# Instructions to follow:
What you return must match the entries exactly, except that the pictures are gone.

# Records drawn from a dataset:
========================

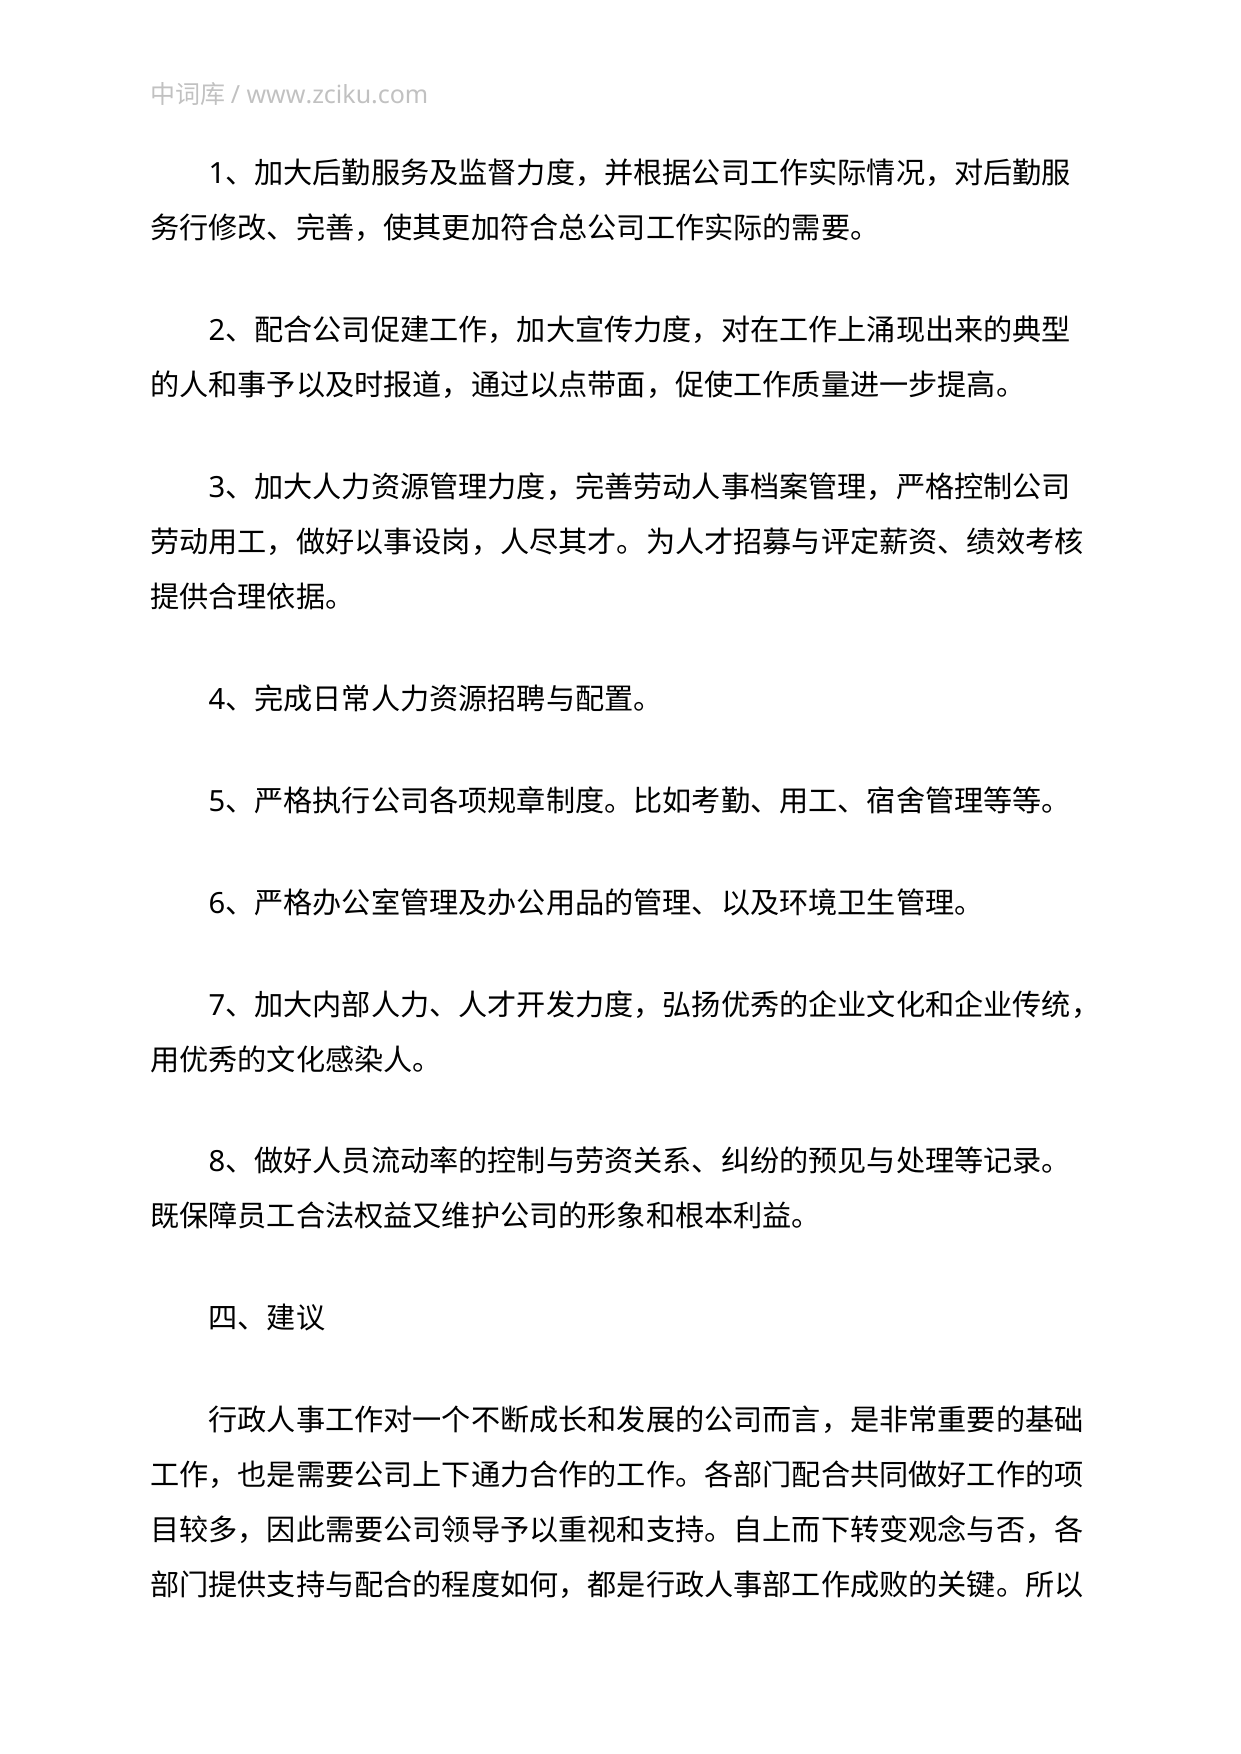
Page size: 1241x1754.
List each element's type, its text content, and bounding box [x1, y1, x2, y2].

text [150, 1396, 1090, 1603]
text 7、加大内部人力、人才开发力度，弘扬优秀的企业文化和企业传统，用优秀的文化感染人。 [150, 981, 1090, 1078]
text 1、加大后勤服务及监督力度，并根据公司工作实际情况，对后勤服务行修改、完善，使其更加符合总公司工作实际的需要。 [150, 150, 1090, 247]
text 3、加大人力资源管理力度，完善劳动人事档案管理，严格控制公司劳动用工，做好以事设岗，人尽其才。为人才招募与评定薪资、绩效考核提供合理依据。 [150, 463, 1090, 616]
text 5、严格执行公司各项规章制度。比如考勤、用工、宿舍管理等等。 [150, 777, 1090, 819]
text 6、严格办公室管理及办公用品的管理、以及环境卫生管理。 [150, 879, 1090, 922]
text 2、配合公司促建工作，加大宣传力度，对在工作上涌现出来的典型的人和事予以及时报道，通过以点带面，促使工作质量进一步提高。 [150, 307, 1090, 404]
text 四、建议 [150, 1295, 1090, 1337]
text 8、做好人员流动率的控制与劳资关系、纠纷的预见与处理等记录。既保障员工合法权益又维护公司的形象和根本利益。 [150, 1138, 1090, 1235]
text 4、完成日常人力资源招聘与配置。 [150, 675, 1090, 718]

========================

# Task response:
Page size: 1241x1754.
List each element's type, its text content, and bounding box [x1, y1, x2, y2].

text [150, 1396, 1090, 1603]
text 7、加大内部人力、人才开发力度，弘扬优秀的企业文化和企业传统，用优秀的文化感染人。 [150, 981, 1090, 1078]
text 1、加大后勤服务及监督力度，并根据公司工作实际情况，对后勤服务行修改、完善，使其更加符合总公司工作实际的需要。 [150, 150, 1090, 247]
text 3、加大人力资源管理力度，完善劳动人事档案管理，严格控制公司劳动用工，做好以事设岗，人尽其才。为人才招募与评定薪资、绩效考核提供合理依据。 [150, 463, 1090, 616]
text 5、严格执行公司各项规章制度。比如考勤、用工、宿舍管理等等。 [150, 777, 1090, 819]
text 6、严格办公室管理及办公用品的管理、以及环境卫生管理。 [150, 879, 1090, 922]
text 2、配合公司促建工作，加大宣传力度，对在工作上涌现出来的典型的人和事予以及时报道，通过以点带面，促使工作质量进一步提高。 [150, 307, 1090, 404]
text 四、建议 [150, 1295, 1090, 1337]
text 8、做好人员流动率的控制与劳资关系、纠纷的预见与处理等记录。既保障员工合法权益又维护公司的形象和根本利益。 [150, 1138, 1090, 1235]
text 4、完成日常人力资源招聘与配置。 [150, 675, 1090, 718]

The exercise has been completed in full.